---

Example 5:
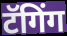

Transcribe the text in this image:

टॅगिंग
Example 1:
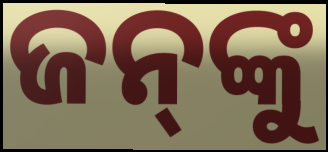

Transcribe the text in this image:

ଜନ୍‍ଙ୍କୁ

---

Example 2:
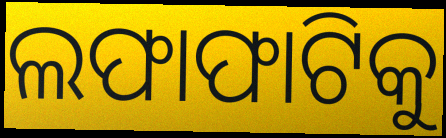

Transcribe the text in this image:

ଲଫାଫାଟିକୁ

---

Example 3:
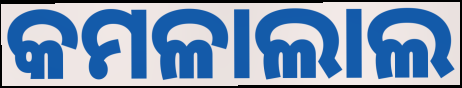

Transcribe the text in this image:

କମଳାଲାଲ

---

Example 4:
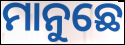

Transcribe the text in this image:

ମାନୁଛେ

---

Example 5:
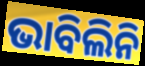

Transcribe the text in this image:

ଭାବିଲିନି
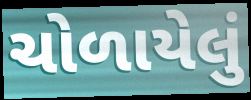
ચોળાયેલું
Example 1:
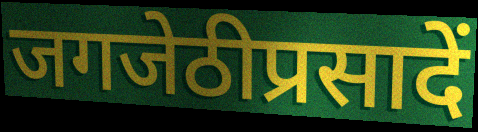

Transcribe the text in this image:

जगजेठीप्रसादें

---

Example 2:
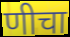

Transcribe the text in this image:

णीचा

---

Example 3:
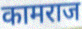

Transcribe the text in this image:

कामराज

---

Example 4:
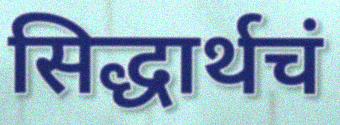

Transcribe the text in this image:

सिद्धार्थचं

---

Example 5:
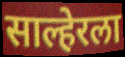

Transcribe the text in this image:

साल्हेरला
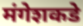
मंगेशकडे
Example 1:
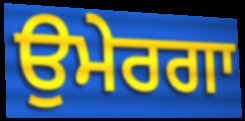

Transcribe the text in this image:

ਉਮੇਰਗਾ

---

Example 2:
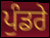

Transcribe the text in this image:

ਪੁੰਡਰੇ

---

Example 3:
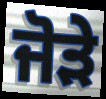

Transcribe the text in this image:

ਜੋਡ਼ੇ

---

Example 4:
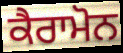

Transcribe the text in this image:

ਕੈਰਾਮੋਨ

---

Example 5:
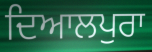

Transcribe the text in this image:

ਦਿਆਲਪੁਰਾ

(PROBLEM): Please output every record above exactly as written, leaving out the pictures.

(YOUR RESPONSE):
---

Example 5:

Transcribe the text in this image:

टॅगिंग
Example 1:

Transcribe the text in this image:

ଜନ୍‍ଙ୍କୁ

---

Example 2:

Transcribe the text in this image:

ଲଫାଫାଟିକୁ

---

Example 3:

Transcribe the text in this image:

କମଳାଲାଲ

---

Example 4:

Transcribe the text in this image:

ମାନୁଛେ

---

Example 5:

Transcribe the text in this image:

ଭାବିଲିନି
ચોળાયેલું
Example 1:

Transcribe the text in this image:

जगजेठीप्रसादें

---

Example 2:

Transcribe the text in this image:

णीचा

---

Example 3:

Transcribe the text in this image:

कामराज

---

Example 4:

Transcribe the text in this image:

सिद्धार्थचं

---

Example 5:

Transcribe the text in this image:

साल्हेरला
मंगेशकडे
Example 1:

Transcribe the text in this image:

ਉਮੇਰਗਾ

---

Example 2:

Transcribe the text in this image:

ਪੁੰਡਰੇ

---

Example 3:

Transcribe the text in this image:

ਜੋਡ਼ੇ

---

Example 4:

Transcribe the text in this image:

ਕੈਰਾਮੋਨ

---

Example 5:

Transcribe the text in this image:

ਦਿਆਲਪੁਰਾ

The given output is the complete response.